Im just wondering what sort of budget people have allowed in the past for there workshops? I dont really want to be spending heaps as thats something i havent got but i would like to build a space i can comfortably work in as i wouldnt mind knocking a few ideas up and starting to work for myself eventually.if anybody has any ideas minimilizing spend or ways they cut costs your advise would be appreciated!i will be doing everything myself.
Cheers!


----------



## MikeG. (2 Jul 2020)

Without roofing (which I got free),my 30 sq m workshop cost about £3000 to build about 5 years ago. There are a number of others building workshops to the design in my signature who could give you their figures, but if you start in the region of £100 to £150 per square metre, that will give you a rough idea to plan around.
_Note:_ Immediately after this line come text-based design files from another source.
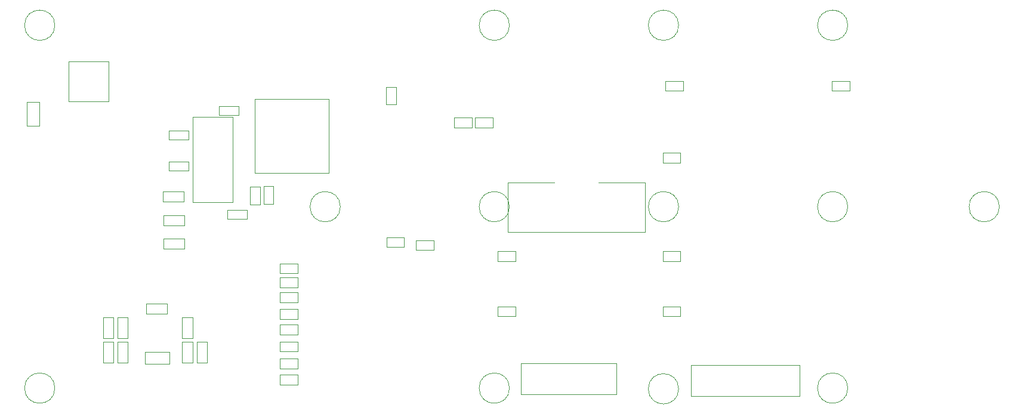
<source format=gbr>
%TF.GenerationSoftware,KiCad,Pcbnew,(5.1.10)-1*%
%TF.CreationDate,2022-09-03T16:46:32+05:30*%
%TF.ProjectId,ENC-nrf-301-02-REV05,454e432d-6e72-4662-9d33-30312d30322d,rev?*%
%TF.SameCoordinates,Original*%
%TF.FileFunction,Other,User*%
%FSLAX46Y46*%
G04 Gerber Fmt 4.6, Leading zero omitted, Abs format (unit mm)*
G04 Created by KiCad (PCBNEW (5.1.10)-1) date 2022-09-03 16:46:32*
%MOMM*%
%LPD*%
G01*
G04 APERTURE LIST*
%ADD10C,0.050000*%
%ADD11C,0.120000*%
G04 APERTURE END LIST*
D10*
%TO.C,R16*%
X115520000Y-106130000D02*
X115520000Y-104670000D01*
X115520000Y-104670000D02*
X118480000Y-104670000D01*
X118480000Y-104670000D02*
X118480000Y-106130000D01*
X118480000Y-106130000D02*
X115520000Y-106130000D01*
%TO.C,R15*%
X115520000Y-102830000D02*
X115520000Y-101370000D01*
X115520000Y-101370000D02*
X118480000Y-101370000D01*
X118480000Y-101370000D02*
X118480000Y-102830000D01*
X118480000Y-102830000D02*
X115520000Y-102830000D01*
%TO.C,R17*%
X115420000Y-99430000D02*
X115420000Y-97970000D01*
X115420000Y-97970000D02*
X118380000Y-97970000D01*
X118380000Y-97970000D02*
X118380000Y-99430000D01*
X118380000Y-99430000D02*
X115420000Y-99430000D01*
%TO.C,R30*%
X119630000Y-122280000D02*
X118170000Y-122280000D01*
X118170000Y-122280000D02*
X118170000Y-119320000D01*
X118170000Y-119320000D02*
X119630000Y-119320000D01*
X119630000Y-119320000D02*
X119630000Y-122280000D01*
%TO.C,R28*%
X108970000Y-115820000D02*
X110430000Y-115820000D01*
X110430000Y-115820000D02*
X110430000Y-118780000D01*
X110430000Y-118780000D02*
X108970000Y-118780000D01*
X108970000Y-118780000D02*
X108970000Y-115820000D01*
%TO.C,R29*%
X119630000Y-118780000D02*
X118170000Y-118780000D01*
X118170000Y-118780000D02*
X118170000Y-115820000D01*
X118170000Y-115820000D02*
X119630000Y-115820000D01*
X119630000Y-115820000D02*
X119630000Y-118780000D01*
%TO.C,R27*%
X110430000Y-122280000D02*
X108970000Y-122280000D01*
X108970000Y-122280000D02*
X108970000Y-119320000D01*
X108970000Y-119320000D02*
X110430000Y-119320000D01*
X110430000Y-119320000D02*
X110430000Y-122280000D01*
%TO.C,C5*%
X121730000Y-122280000D02*
X120270000Y-122280000D01*
X120270000Y-122280000D02*
X120270000Y-119320000D01*
X120270000Y-119320000D02*
X121730000Y-119320000D01*
X121730000Y-119320000D02*
X121730000Y-122280000D01*
%TO.C,R26*%
X113020000Y-115330000D02*
X113020000Y-113870000D01*
X113020000Y-113870000D02*
X115980000Y-113870000D01*
X115980000Y-113870000D02*
X115980000Y-115330000D01*
X115980000Y-115330000D02*
X113020000Y-115330000D01*
%TO.C,C4*%
X106970000Y-115820000D02*
X108430000Y-115820000D01*
X108430000Y-115820000D02*
X108430000Y-118780000D01*
X108430000Y-118780000D02*
X106970000Y-118780000D01*
X106970000Y-118780000D02*
X106970000Y-115820000D01*
%TO.C,C3*%
X108430000Y-122280000D02*
X106970000Y-122280000D01*
X106970000Y-122280000D02*
X106970000Y-119320000D01*
X106970000Y-119320000D02*
X108430000Y-119320000D01*
X108430000Y-119320000D02*
X108430000Y-122280000D01*
%TO.C,*%
X140600000Y-100150000D02*
G75*
G03*
X140600000Y-100150000I-2150000J0D01*
G01*
%TO.C,R7*%
X148500000Y-83150000D02*
X148500000Y-85650000D01*
X148500000Y-83150000D02*
X147100000Y-83150000D01*
X147100000Y-85650000D02*
X148500000Y-85650000D01*
X147100000Y-85650000D02*
X147100000Y-83150000D01*
%TO.C,C6*%
X124600000Y-100600000D02*
X127400000Y-100600000D01*
X124600000Y-100600000D02*
X124600000Y-101900000D01*
X127400000Y-101900000D02*
X127400000Y-100600000D01*
X127400000Y-101900000D02*
X124600000Y-101900000D01*
%TO.C,C7*%
X123350000Y-85850000D02*
X126150000Y-85850000D01*
X123350000Y-85850000D02*
X123350000Y-87150000D01*
X126150000Y-87150000D02*
X126150000Y-85850000D01*
X126150000Y-87150000D02*
X123350000Y-87150000D01*
%TO.C,Y1*%
X125300000Y-87400000D02*
X119700000Y-87400000D01*
X119700000Y-87400000D02*
X119700000Y-99500000D01*
X119700000Y-99500000D02*
X125300000Y-99500000D01*
X125300000Y-99500000D02*
X125300000Y-87400000D01*
%TO.C,*%
X100100000Y-74400000D02*
G75*
G03*
X100100000Y-74400000I-2150000J0D01*
G01*
X100100000Y-125900000D02*
G75*
G03*
X100100000Y-125900000I-2150000J0D01*
G01*
X164600000Y-74400000D02*
G75*
G03*
X164600000Y-74400000I-2150000J0D01*
G01*
X188600000Y-74400000D02*
G75*
G03*
X188600000Y-74400000I-2150000J0D01*
G01*
X212600000Y-74400000D02*
G75*
G03*
X212600000Y-74400000I-2150000J0D01*
G01*
X164600000Y-125900000D02*
G75*
G03*
X164600000Y-125900000I-2150000J0D01*
G01*
X188600000Y-126000000D02*
G75*
G03*
X188600000Y-126000000I-2150000J0D01*
G01*
X212600000Y-125900000D02*
G75*
G03*
X212600000Y-125900000I-2150000J0D01*
G01*
X234100000Y-100150000D02*
G75*
G03*
X234100000Y-100150000I-2150000J0D01*
G01*
X212600000Y-100150000D02*
G75*
G03*
X212600000Y-100150000I-2150000J0D01*
G01*
X188600000Y-100150000D02*
G75*
G03*
X188600000Y-100150000I-2150000J0D01*
G01*
%TO.C,J2*%
X183820000Y-103740000D02*
X183820000Y-96760000D01*
X183820000Y-96760000D02*
X177200000Y-96760000D01*
X171000000Y-96760000D02*
X164390000Y-96760000D01*
X164390000Y-96760000D02*
X164390000Y-103740000D01*
X164390000Y-103740000D02*
X183820000Y-103740000D01*
%TO.C,R8*%
X165450000Y-107900000D02*
X162950000Y-107900000D01*
X165450000Y-107900000D02*
X165450000Y-106500000D01*
X162950000Y-106500000D02*
X162950000Y-107900000D01*
X162950000Y-106500000D02*
X165450000Y-106500000D01*
%TO.C,R9*%
X159250000Y-88900000D02*
X156750000Y-88900000D01*
X159250000Y-88900000D02*
X159250000Y-87500000D01*
X156750000Y-87500000D02*
X156750000Y-88900000D01*
X156750000Y-87500000D02*
X159250000Y-87500000D01*
%TO.C,R10*%
X149650000Y-105900000D02*
X147150000Y-105900000D01*
X149650000Y-105900000D02*
X149650000Y-104500000D01*
X147150000Y-104500000D02*
X147150000Y-105900000D01*
X147150000Y-104500000D02*
X149650000Y-104500000D01*
%TO.C,R11*%
X188850000Y-93900000D02*
X186350000Y-93900000D01*
X188850000Y-93900000D02*
X188850000Y-92500000D01*
X186350000Y-92500000D02*
X186350000Y-93900000D01*
X186350000Y-92500000D02*
X188850000Y-92500000D01*
%TO.C,R12*%
X188850000Y-115700000D02*
X186350000Y-115700000D01*
X188850000Y-115700000D02*
X188850000Y-114300000D01*
X186350000Y-114300000D02*
X186350000Y-115700000D01*
X186350000Y-114300000D02*
X188850000Y-114300000D01*
%TO.C,R13*%
X188850000Y-107900000D02*
X186350000Y-107900000D01*
X188850000Y-107900000D02*
X188850000Y-106500000D01*
X186350000Y-106500000D02*
X186350000Y-107900000D01*
X186350000Y-106500000D02*
X188850000Y-106500000D01*
%TO.C,R14*%
X151350000Y-104900000D02*
X153850000Y-104900000D01*
X151350000Y-104900000D02*
X151350000Y-106300000D01*
X153850000Y-106300000D02*
X153850000Y-104900000D01*
X153850000Y-106300000D02*
X151350000Y-106300000D01*
%TO.C,R18*%
X132050000Y-110200000D02*
X134550000Y-110200000D01*
X132050000Y-110200000D02*
X132050000Y-111600000D01*
X134550000Y-111600000D02*
X134550000Y-110200000D01*
X134550000Y-111600000D02*
X132050000Y-111600000D01*
%TO.C,R19*%
X132050000Y-108200000D02*
X134550000Y-108200000D01*
X132050000Y-108200000D02*
X132050000Y-109600000D01*
X134550000Y-109600000D02*
X134550000Y-108200000D01*
X134550000Y-109600000D02*
X132050000Y-109600000D01*
%TO.C,R20*%
X132050000Y-119300000D02*
X134550000Y-119300000D01*
X132050000Y-119300000D02*
X132050000Y-120700000D01*
X134550000Y-120700000D02*
X134550000Y-119300000D01*
X134550000Y-120700000D02*
X132050000Y-120700000D01*
%TO.C,R21*%
X132050000Y-124000000D02*
X134550000Y-124000000D01*
X132050000Y-124000000D02*
X132050000Y-125400000D01*
X134550000Y-125400000D02*
X134550000Y-124000000D01*
X134550000Y-125400000D02*
X132050000Y-125400000D01*
%TO.C,R22*%
X132050000Y-121700000D02*
X134550000Y-121700000D01*
X132050000Y-121700000D02*
X132050000Y-123100000D01*
X134550000Y-123100000D02*
X134550000Y-121700000D01*
X134550000Y-123100000D02*
X132050000Y-123100000D01*
%TO.C,R23*%
X132050000Y-112300000D02*
X134550000Y-112300000D01*
X132050000Y-112300000D02*
X132050000Y-113700000D01*
X134550000Y-113700000D02*
X134550000Y-112300000D01*
X134550000Y-113700000D02*
X132050000Y-113700000D01*
%TO.C,R24*%
X132050000Y-114700000D02*
X134550000Y-114700000D01*
X132050000Y-114700000D02*
X132050000Y-116100000D01*
X134550000Y-116100000D02*
X134550000Y-114700000D01*
X134550000Y-116100000D02*
X132050000Y-116100000D01*
%TO.C,R25*%
X132050000Y-116900000D02*
X134550000Y-116900000D01*
X132050000Y-116900000D02*
X132050000Y-118300000D01*
X134550000Y-118300000D02*
X134550000Y-116900000D01*
X134550000Y-118300000D02*
X132050000Y-118300000D01*
%TO.C,U2*%
X128450000Y-84850000D02*
X128450000Y-95350000D01*
X138950000Y-84850000D02*
X138950000Y-95350000D01*
X128450000Y-84850000D02*
X138950000Y-84850000D01*
X128450000Y-95350000D02*
X138950000Y-95350000D01*
%TO.C,C1*%
X116300000Y-89350000D02*
X119100000Y-89350000D01*
X116300000Y-89350000D02*
X116300000Y-90650000D01*
X119100000Y-90650000D02*
X119100000Y-89350000D01*
X119100000Y-90650000D02*
X116300000Y-90650000D01*
%TO.C,C2*%
X116300000Y-93750000D02*
X119100000Y-93750000D01*
X116300000Y-93750000D02*
X116300000Y-95050000D01*
X119100000Y-95050000D02*
X119100000Y-93750000D01*
X119100000Y-95050000D02*
X116300000Y-95050000D01*
%TO.C,D1*%
X96120000Y-85300000D02*
X97880000Y-85300000D01*
X96120000Y-88700000D02*
X96120000Y-85300000D01*
X97880000Y-88700000D02*
X96120000Y-88700000D01*
X97880000Y-85300000D02*
X97880000Y-88700000D01*
%TO.C,R1*%
X129700000Y-99750000D02*
X129700000Y-97250000D01*
X129700000Y-99750000D02*
X131100000Y-99750000D01*
X131100000Y-97250000D02*
X129700000Y-97250000D01*
X131100000Y-97250000D02*
X131100000Y-99750000D01*
%TO.C,R2*%
X127800000Y-99850000D02*
X127800000Y-97350000D01*
X127800000Y-99850000D02*
X129200000Y-99850000D01*
X129200000Y-97350000D02*
X127800000Y-97350000D01*
X129200000Y-97350000D02*
X129200000Y-99850000D01*
%TO.C,R3*%
X189250000Y-83700000D02*
X186750000Y-83700000D01*
X189250000Y-83700000D02*
X189250000Y-82300000D01*
X186750000Y-82300000D02*
X186750000Y-83700000D01*
X186750000Y-82300000D02*
X189250000Y-82300000D01*
%TO.C,R4*%
X165450000Y-115700000D02*
X162950000Y-115700000D01*
X165450000Y-115700000D02*
X165450000Y-114300000D01*
X162950000Y-114300000D02*
X162950000Y-115700000D01*
X162950000Y-114300000D02*
X165450000Y-114300000D01*
%TO.C,R5*%
X212850000Y-83700000D02*
X210350000Y-83700000D01*
X212850000Y-83700000D02*
X212850000Y-82300000D01*
X210350000Y-82300000D02*
X210350000Y-83700000D01*
X210350000Y-82300000D02*
X212850000Y-82300000D01*
%TO.C,R6*%
X159750000Y-87500000D02*
X162250000Y-87500000D01*
X159750000Y-87500000D02*
X159750000Y-88900000D01*
X162250000Y-88900000D02*
X162250000Y-87500000D01*
X162250000Y-88900000D02*
X159750000Y-88900000D01*
%TO.C,C8*%
X102050000Y-85250000D02*
X107750000Y-85250000D01*
X107750000Y-85250000D02*
X107750000Y-79550000D01*
X107750000Y-79550000D02*
X102050000Y-79550000D01*
X102050000Y-79550000D02*
X102050000Y-85250000D01*
D11*
%TO.C,JS-1*%
X205800000Y-122600000D02*
X205800000Y-127000000D01*
X205800000Y-127000000D02*
X190400000Y-127000000D01*
X190400000Y-127000000D02*
X190400000Y-122600000D01*
X190400000Y-122600000D02*
X205800000Y-122600000D01*
%TO.C,JS-2*%
X179800000Y-122400000D02*
X179800000Y-126800000D01*
X179800000Y-126800000D02*
X166200000Y-126800000D01*
X166200000Y-126800000D02*
X166200000Y-122400000D01*
X166200000Y-122400000D02*
X179800000Y-122400000D01*
D10*
%TO.C,*%
X164600000Y-100150000D02*
G75*
G03*
X164600000Y-100150000I-2150000J0D01*
G01*
%TO.C,L1*%
X116350000Y-122450000D02*
X112850000Y-122450000D01*
X116350000Y-120750000D02*
X116350000Y-122450000D01*
X112850000Y-120750000D02*
X116350000Y-120750000D01*
X112850000Y-122450000D02*
X112850000Y-120750000D01*
%TD*%
M02*

</source>
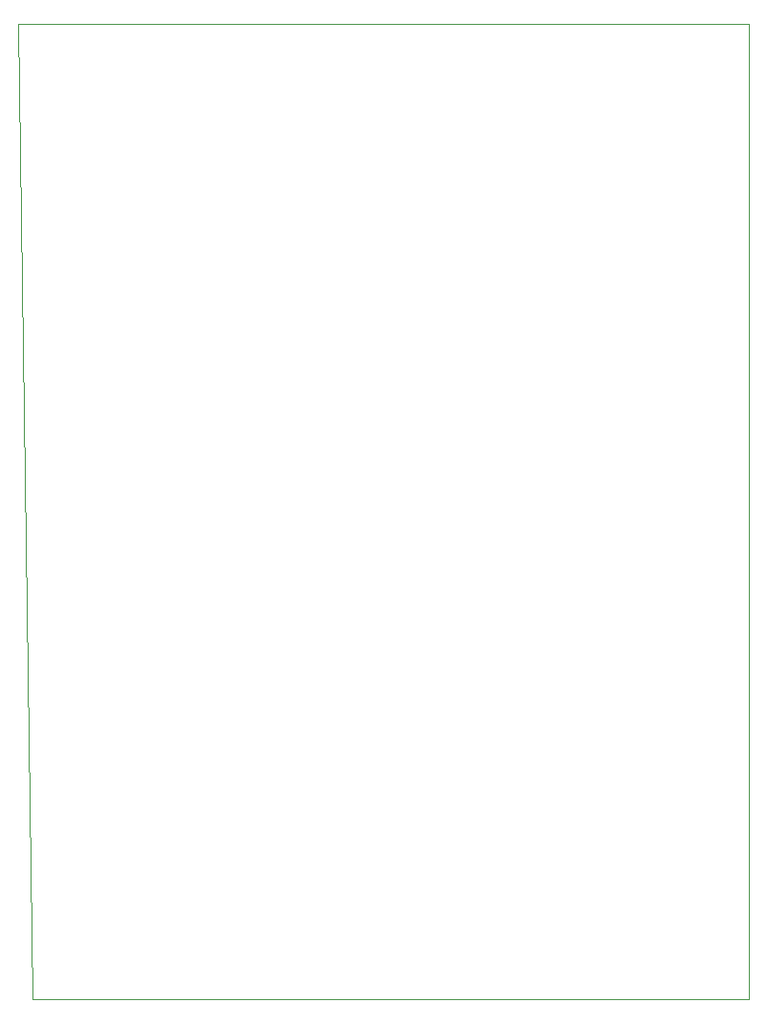
<source format=gko>
G75*
%MOIN*%
%OFA0B0*%
%FSLAX25Y25*%
%IPPOS*%
%LPD*%
%AMOC8*
5,1,8,0,0,1.08239X$1,22.5*
%
%ADD10C,0.00000*%
D10*
X0030337Y0001000D02*
X0025337Y0341000D01*
X0280337Y0341000D01*
X0280337Y0001000D01*
X0030337Y0001000D01*
M02*

</source>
Architect's hat on now......you realise that if you intend to use a workshop commercially you'll need planning permission? A hobby workshop probably won't need PP unless you live in a National Park, AONB or World Heritage Site, and it's in the back garden.


----------



## Sheptonphil (2 Jul 2020)

My 30sqm new build is going to come in at a tad over £8000. But a quarter of that is materials that were specified under planning and added £2300+ to the build cost.


----------



## DBT85 (3 Jul 2020)

For additional reference my 30sqm is knocking on for £6500 out of my pocket, plus probably another £1000 in other bits paid for by others.

Nigh on £2000 of that plus digging went into the 200mm reinforced slab though. Yay clay.


----------



## Sheptonphil (3 Jul 2020)

Sheptonphil":1tsgdp6m said:


> My 30sqm new build is going to come in at a tad over £8000. But a quarter of that is materials that were specified under planning and added £2300+ to the build cost.


Forgot the electrics, they were £680 to add on inc test, connection and certify.


----------